The United Nations has warned that a protracted war in Ukraine, one of the world’s major grain exporters, threatens to cause a global hunger crisis.
Seeking to further tighten the screws on Russia, G7 countries announced an import ban on new gold from Russia as they started their summit in the Bavarian Alps.
NATO leaders will hold a June 29-30 summit in Madrid.
The fall of Sievierodonetsk – once home to more than 100,000 people but now a wasteland – transforms the battlefield in the east after weeks in which Moscow’s huge advantage in firepower had yielded only slow gains.
Russia’s Interfax news agency cited a representative of pro-Russian separatist fighters saying Russian and pro-Russian forces had also entered Lysychansk across the river.
The two cities were the last major cities held by Ukrainian forces in the east.
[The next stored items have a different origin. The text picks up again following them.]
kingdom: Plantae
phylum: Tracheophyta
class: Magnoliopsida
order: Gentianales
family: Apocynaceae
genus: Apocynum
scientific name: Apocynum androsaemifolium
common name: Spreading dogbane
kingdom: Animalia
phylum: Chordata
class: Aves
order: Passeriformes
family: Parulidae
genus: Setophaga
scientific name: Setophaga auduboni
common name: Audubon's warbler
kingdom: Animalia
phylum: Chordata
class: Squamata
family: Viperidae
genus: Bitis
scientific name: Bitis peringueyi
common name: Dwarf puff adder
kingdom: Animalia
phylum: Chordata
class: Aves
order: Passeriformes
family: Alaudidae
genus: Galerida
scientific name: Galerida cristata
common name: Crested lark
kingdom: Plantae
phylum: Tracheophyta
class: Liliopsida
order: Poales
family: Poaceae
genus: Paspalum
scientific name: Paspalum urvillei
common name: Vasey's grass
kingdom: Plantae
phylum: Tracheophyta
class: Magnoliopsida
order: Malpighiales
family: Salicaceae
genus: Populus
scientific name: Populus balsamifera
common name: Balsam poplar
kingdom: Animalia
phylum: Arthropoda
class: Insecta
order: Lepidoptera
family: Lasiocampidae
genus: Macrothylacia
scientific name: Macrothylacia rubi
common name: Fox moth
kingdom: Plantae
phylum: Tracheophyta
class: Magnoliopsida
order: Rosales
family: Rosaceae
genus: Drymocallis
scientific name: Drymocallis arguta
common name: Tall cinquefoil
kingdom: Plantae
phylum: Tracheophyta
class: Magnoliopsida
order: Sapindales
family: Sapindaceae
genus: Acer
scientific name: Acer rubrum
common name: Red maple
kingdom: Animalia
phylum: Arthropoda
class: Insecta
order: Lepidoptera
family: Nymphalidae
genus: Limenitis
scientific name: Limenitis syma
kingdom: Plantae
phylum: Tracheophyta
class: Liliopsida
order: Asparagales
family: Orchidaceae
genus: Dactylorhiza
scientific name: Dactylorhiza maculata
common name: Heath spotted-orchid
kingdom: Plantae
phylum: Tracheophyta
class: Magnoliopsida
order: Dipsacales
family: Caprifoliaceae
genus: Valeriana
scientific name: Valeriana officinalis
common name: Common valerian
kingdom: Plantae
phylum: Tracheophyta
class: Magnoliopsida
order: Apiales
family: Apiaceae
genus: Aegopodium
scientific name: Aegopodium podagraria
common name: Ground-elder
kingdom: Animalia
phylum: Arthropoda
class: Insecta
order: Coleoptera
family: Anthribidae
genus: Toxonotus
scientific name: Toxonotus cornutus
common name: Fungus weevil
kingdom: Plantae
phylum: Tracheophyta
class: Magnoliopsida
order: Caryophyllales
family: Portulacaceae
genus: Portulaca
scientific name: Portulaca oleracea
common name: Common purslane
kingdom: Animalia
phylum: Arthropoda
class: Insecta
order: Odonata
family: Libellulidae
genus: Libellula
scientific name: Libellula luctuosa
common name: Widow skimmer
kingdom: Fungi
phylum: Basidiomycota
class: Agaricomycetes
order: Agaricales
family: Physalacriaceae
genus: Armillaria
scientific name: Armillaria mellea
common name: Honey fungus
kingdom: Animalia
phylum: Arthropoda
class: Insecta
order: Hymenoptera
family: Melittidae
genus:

Ukrainian President Volodymyr Zelenskiy vowed in a video address on Saturday that Ukraine would win back the cities it lost, including Sievierodonetsk.
“We don’t have a sense of how long it will last, how many more blows, losses and efforts will be needed before we see victory is on the horizon,” he said.
In the Ukrainian-held Donbas town of Pokrovsk, Elena, an elderly woman from Lysychansk in a wheelchair, was among dozens of evacuees who arrived by bus from frontline areas.
“Lysychansk, it was a horror, the last week. Yesterday we could not take it any more,” she said. “I already told my husband if I die, please bury me behind the house.”